*Set exercise*
Return every one of the following records verbatim, without any alteration.

*Records*
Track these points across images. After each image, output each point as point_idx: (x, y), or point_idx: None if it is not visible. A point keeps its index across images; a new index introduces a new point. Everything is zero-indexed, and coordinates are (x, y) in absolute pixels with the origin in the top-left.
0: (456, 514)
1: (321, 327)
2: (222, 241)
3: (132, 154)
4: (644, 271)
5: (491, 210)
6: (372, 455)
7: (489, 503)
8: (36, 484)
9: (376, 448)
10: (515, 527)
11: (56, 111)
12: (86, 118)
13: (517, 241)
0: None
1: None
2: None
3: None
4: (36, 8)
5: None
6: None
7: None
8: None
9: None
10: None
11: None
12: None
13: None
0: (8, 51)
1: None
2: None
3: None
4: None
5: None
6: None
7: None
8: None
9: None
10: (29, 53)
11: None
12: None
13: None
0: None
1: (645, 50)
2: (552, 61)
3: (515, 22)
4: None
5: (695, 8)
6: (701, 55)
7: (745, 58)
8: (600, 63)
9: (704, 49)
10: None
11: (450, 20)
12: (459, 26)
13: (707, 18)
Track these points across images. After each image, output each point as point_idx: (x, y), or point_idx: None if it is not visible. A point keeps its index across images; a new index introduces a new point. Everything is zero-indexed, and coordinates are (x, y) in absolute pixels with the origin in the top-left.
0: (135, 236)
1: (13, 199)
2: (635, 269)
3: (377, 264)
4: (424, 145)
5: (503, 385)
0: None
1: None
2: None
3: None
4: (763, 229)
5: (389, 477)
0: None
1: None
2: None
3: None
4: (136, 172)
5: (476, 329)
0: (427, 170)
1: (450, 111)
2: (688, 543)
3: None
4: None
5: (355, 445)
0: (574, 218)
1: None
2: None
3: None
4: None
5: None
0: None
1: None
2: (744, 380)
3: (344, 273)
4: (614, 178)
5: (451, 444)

*Task output*
Track these points across images. After each image, output each point as point_idx: (x, y), or point_idx: None if it is not visible. A point keeps its index across images; a new index introduces a new point. Everything is zero-indexed, and coordinates are (x, y) in absolute pixels with the origin in the top-left.
0: (456, 514)
1: (321, 327)
2: (222, 241)
3: (132, 154)
4: (644, 271)
5: (491, 210)
6: (372, 455)
7: (489, 503)
8: (36, 484)
9: (376, 448)
10: (515, 527)
11: (56, 111)
12: (86, 118)
13: (517, 241)
0: None
1: None
2: None
3: None
4: (36, 8)
5: None
6: None
7: None
8: None
9: None
10: None
11: None
12: None
13: None
0: (8, 51)
1: None
2: None
3: None
4: None
5: None
6: None
7: None
8: None
9: None
10: (29, 53)
11: None
12: None
13: None
0: None
1: (645, 50)
2: (552, 61)
3: (515, 22)
4: None
5: (695, 8)
6: (701, 55)
7: (745, 58)
8: (600, 63)
9: (704, 49)
10: None
11: (450, 20)
12: (459, 26)
13: (707, 18)
Track these points across images. After each image, output each point as point_idx: (x, y), or point_idx: None if it is not visible. A point keeps its index across images; a new index introduces a new point. Everything is zero-indexed, and coordinates are (x, y) in absolute pixels with the origin in the top-left.
0: (135, 236)
1: (13, 199)
2: (635, 269)
3: (377, 264)
4: (424, 145)
5: (503, 385)
0: None
1: None
2: None
3: None
4: (763, 229)
5: (389, 477)
0: None
1: None
2: None
3: None
4: (136, 172)
5: (476, 329)
0: (427, 170)
1: (450, 111)
2: (688, 543)
3: None
4: None
5: (355, 445)
0: (574, 218)
1: None
2: None
3: None
4: None
5: None
0: None
1: None
2: (744, 380)
3: (344, 273)
4: (614, 178)
5: (451, 444)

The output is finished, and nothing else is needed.